Word just in from Golf Channel that the network is launching a morning show, beginning in January.

 

Here’s the full announcement:

 

ORLANDO, Fla. (Sept. 15, 2010)Golf Channel announced today that it has greenlit the network’s first-ever morning show. Tentatively titled Dawn Patrol and currently in development, the show is slated to debut in January 2011. 

 

Scheduled to air live, weekdays from 7-9 a.m. ET from Golf Channel’s Orlando, Fla., studios, the show will feature news and commentary on the biggest sports and news stories of the day.

 

Following a news/talk show format, the sports-driven morning show will place an emphasis on golf while also offering a fresh perspective on topical news, sports and pop culture.

 

The program will feature field reporting and an array of in-studio guest appearances from a variety of industries.
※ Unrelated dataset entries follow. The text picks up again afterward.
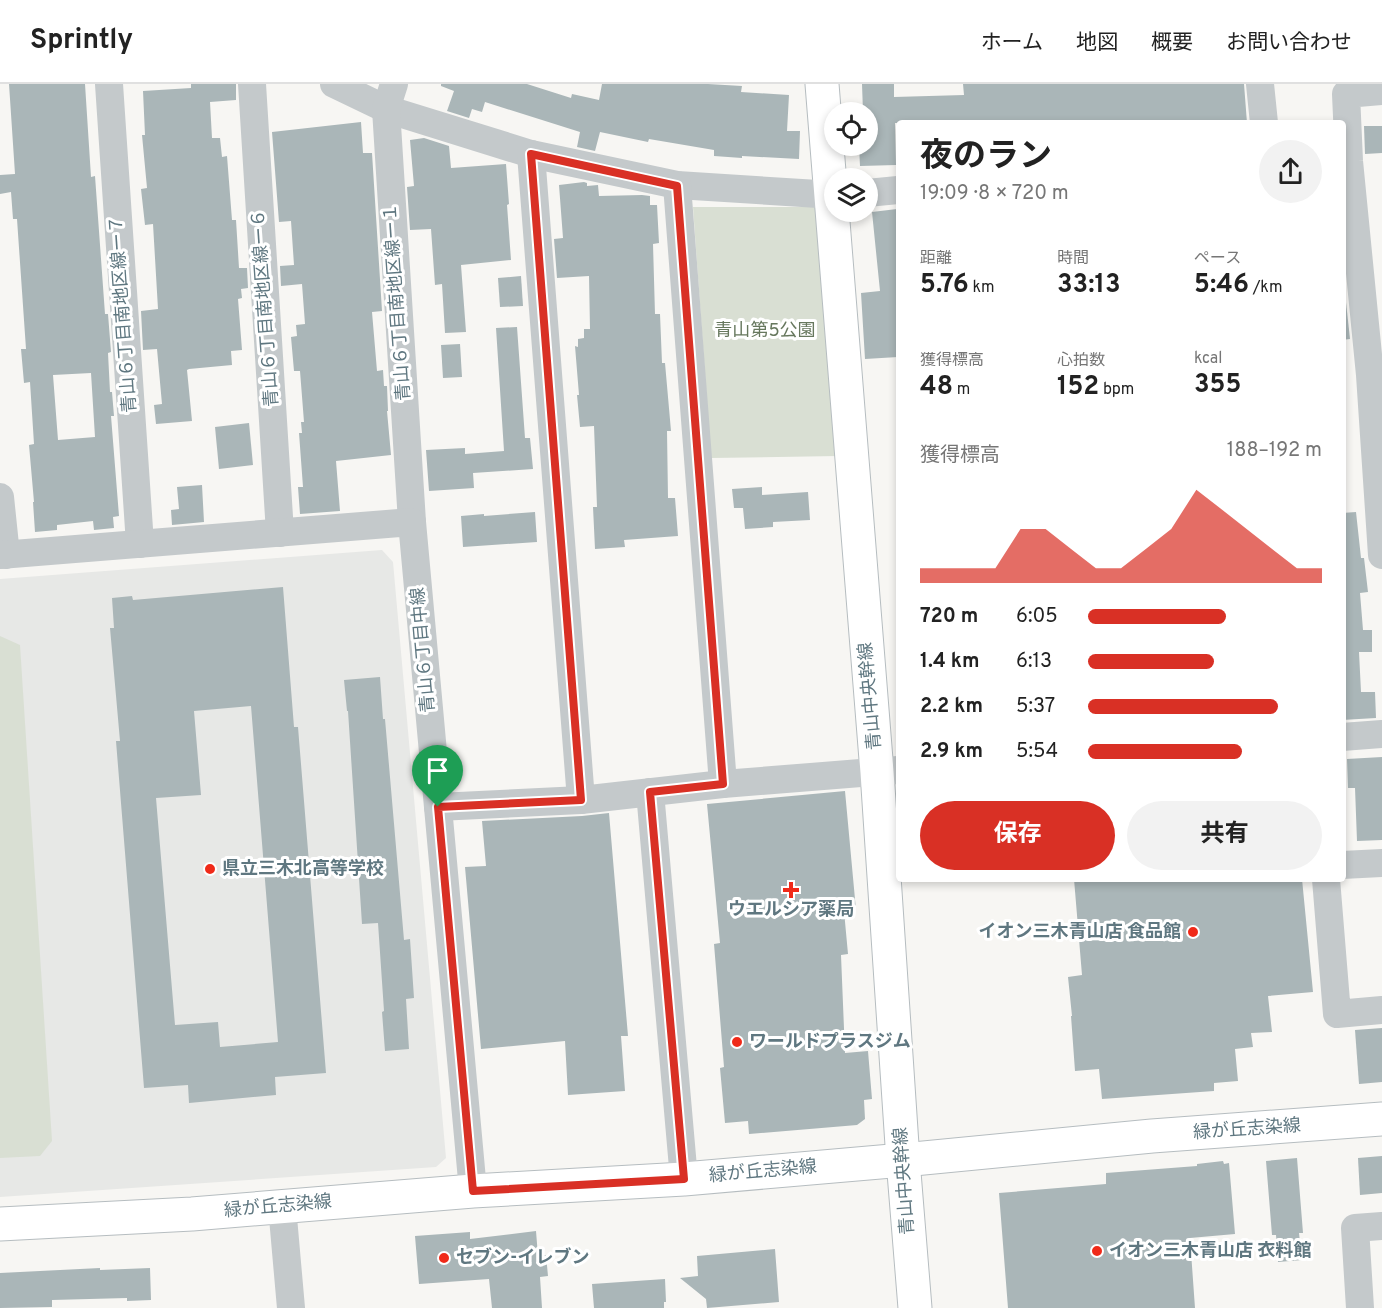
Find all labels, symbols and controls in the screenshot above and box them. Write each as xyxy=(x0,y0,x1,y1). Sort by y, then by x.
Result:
text: Sprintly xyxy=(30,23,133,59)
text: ホーム xyxy=(981,30,1043,57)
text: 地図 xyxy=(1076,30,1118,57)
text: 概要 xyxy=(1151,30,1193,57)
text: お問い合わせ xyxy=(1226,30,1352,57)
map controls xyxy=(824,102,878,222)
button: locate xyxy=(824,102,878,156)
text: 夜のラン xyxy=(920,137,1052,179)
button: share xyxy=(1259,140,1322,203)
button: layers xyxy=(824,168,878,222)
text: 19:09 · 8 × 720 m xyxy=(920,181,1069,207)
street label: 青山６丁目南地区線ー１ xyxy=(380,202,416,402)
street label: 青山６丁目南地区線ー６ xyxy=(248,208,284,408)
street label: 青山６丁目南地区線ー７ xyxy=(106,214,142,414)
text: 距離 xyxy=(920,249,952,269)
text: 時間 xyxy=(1057,249,1089,269)
text: ペース xyxy=(1194,249,1241,269)
text: 5.76 xyxy=(920,269,969,302)
text: 33:13 xyxy=(1057,269,1120,302)
text: 5:46 xyxy=(1194,269,1249,302)
text: km xyxy=(969,278,995,298)
text: /km xyxy=(1249,278,1283,298)
park label: 青山第5公園 xyxy=(714,320,816,343)
text: kcal xyxy=(1194,349,1222,369)
text: 獲得標高 xyxy=(920,351,984,371)
text: 心拍数 xyxy=(1057,351,1105,371)
text: 355 xyxy=(1194,369,1241,402)
text: 48 xyxy=(920,371,953,404)
text: 152 xyxy=(1057,371,1099,404)
text: m xyxy=(953,380,970,400)
text: bpm xyxy=(1099,380,1134,400)
text: 188–192 m xyxy=(1227,438,1322,464)
text: 獲得標高 xyxy=(920,443,1000,469)
street label: 青山６丁目中線 xyxy=(407,586,441,714)
text: 720 m xyxy=(920,604,978,630)
text: 6:05 xyxy=(1016,604,1058,630)
street label: 青山中央幹線 xyxy=(855,641,887,751)
text: 1.4 km xyxy=(920,649,980,675)
text: 6:13 xyxy=(1016,649,1052,675)
text: 2.2 km xyxy=(920,694,983,720)
text: 5:37 xyxy=(1016,694,1055,720)
text: 2.9 km xyxy=(920,739,983,765)
text: 5:54 xyxy=(1016,739,1058,765)
pin xyxy=(412,745,463,807)
icon: arrive xyxy=(421,754,454,787)
button: 保存 xyxy=(920,801,1115,870)
button: 共有 xyxy=(1127,801,1322,870)
place label: 県立三木北高等学校 xyxy=(222,858,384,881)
marker: 県立三木北高等学校 xyxy=(203,862,217,876)
marker: ウエルシア薬局 xyxy=(784,883,798,897)
place label: ウエルシア薬局 xyxy=(728,899,854,922)
place label: イオン三木青山店 食品館 xyxy=(979,921,1181,944)
marker: イオン三木青山店 食品館 xyxy=(1186,925,1200,939)
place label: ワールドプラスジム xyxy=(749,1031,911,1054)
marker: ワールドプラスジム xyxy=(730,1035,744,1049)
street label: 緑が丘志染線 xyxy=(1192,1115,1302,1145)
street label: 青山中央幹線 xyxy=(890,1126,920,1236)
street label: 緑が丘志染線 xyxy=(708,1156,818,1188)
street label: 緑が丘志染線 xyxy=(223,1191,333,1223)
place label: イオン三木青山店 衣料館 xyxy=(1109,1240,1312,1263)
marker: イオン三木青山店 衣料館 xyxy=(1090,1244,1104,1258)
place label: セブン-イレブン xyxy=(456,1247,589,1270)
marker: セブン-イレブン xyxy=(437,1251,451,1265)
Golf Channel currently is searching nationwide to cast the program’s two co-hosts.

 

"We’ve wanted to introduce a morning show to Golf Channel for a number of years and felt that now was the right time," said Tom Stathakes, Golf Channel senior vice president of programming, production and operations. "Tackling everything from Tiger Woods to Brett Favre, the show’s format will be unlike anything we’ve done before and we are very excited to be launching it in 2011."